# Professor University Salary/ packages questions



## loulla100 (Nov 18, 2013)

Hello every one,, I am new to this Forum.... hopefully some body will reply me
I've just applied for a professor position ( University of Abu Dhab)i. I'm waiting for their offer.
Does anybody knows how much can I expect for this position.
There is also another opportunity for work in Dubai, which one do you thing is better? (i mean from a financial point of view).
Thank you


----------



## Stevesolar (Dec 21, 2012)

loulla100 said:


> Hello every one,, I am new to this Forum.... hopefully some body will reply me
> I've just applied for a professor position ( University of Abu Dhab)i.
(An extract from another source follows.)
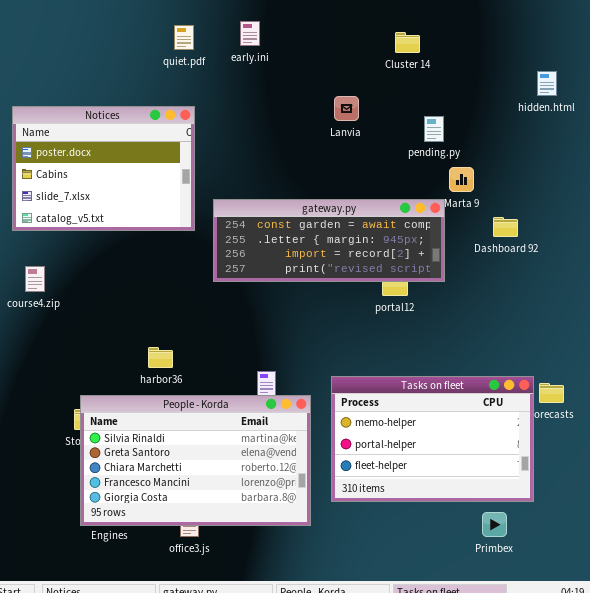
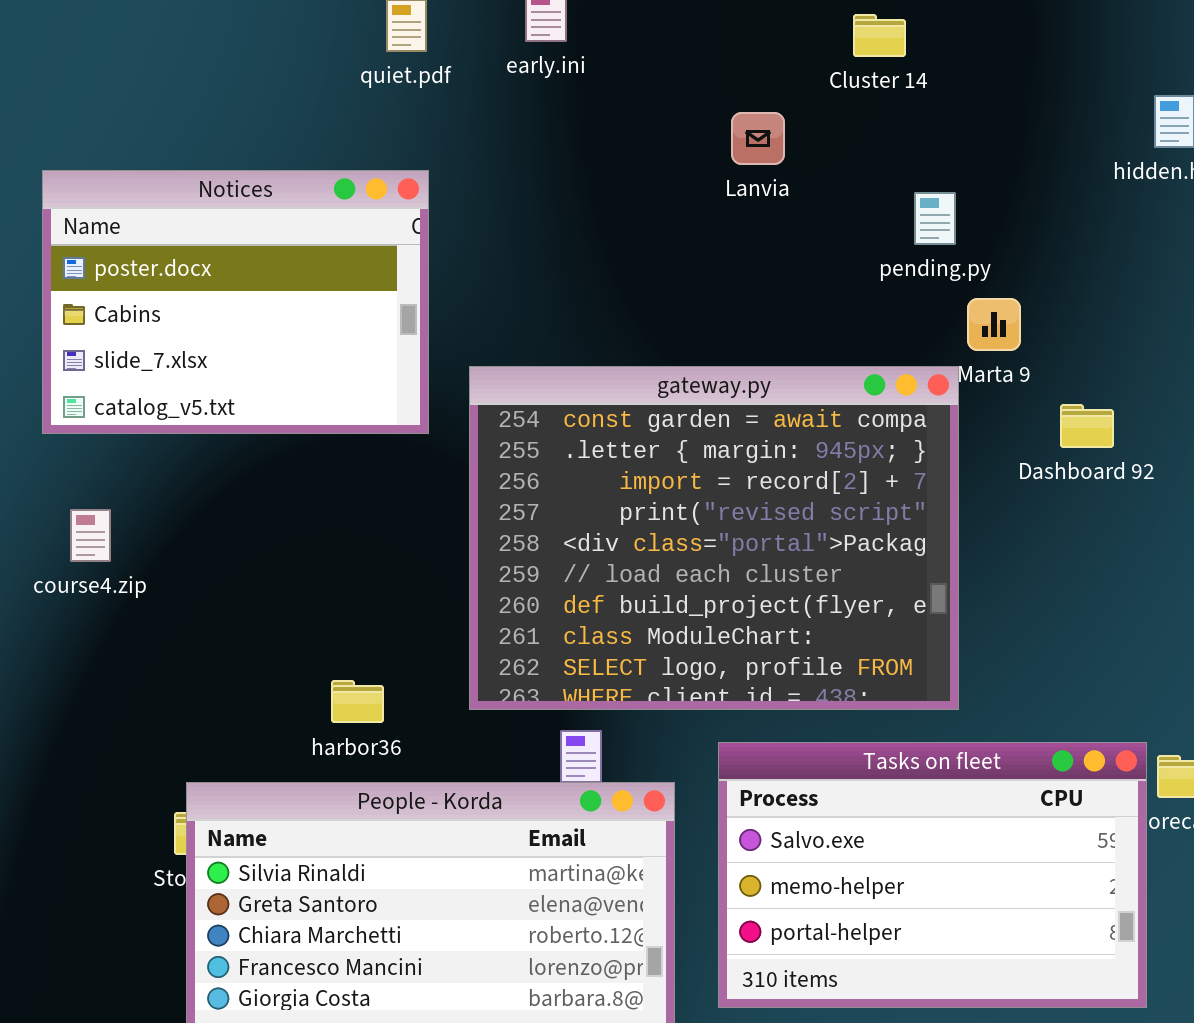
Lanvia: [334,96,359,121] -> [731,112,785,165], moved
gateway.py: [213,199,445,282] -> [469,366,959,710], resized
Tasks on fleet: [331,376,534,502] -> [718,742,1147,1008], scrolled up 1 row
I'm waiting for their offer.
> Does anybody knows how much can I expect for this position.
> There is also another opportunity for work in Dubai, which one do you thing is better? (i mean from a financial point of view).
> Thank you


Hi,
Until you have an offer from two places, how can you (or we) give you advice on which would be better??
Cheers
Steve


----------



## loulla100 (Nov 18, 2013)

Stevesolar said:


> Hi,
> Until you have an offer from two places, how can you (or we) give you advice on which would be better??
> Cheers
> Steve


You're right, it's a long story... I'll make it to short ;-)
Do you have any idea how much universities are able to pay for their professors here in UAE? thank you


----------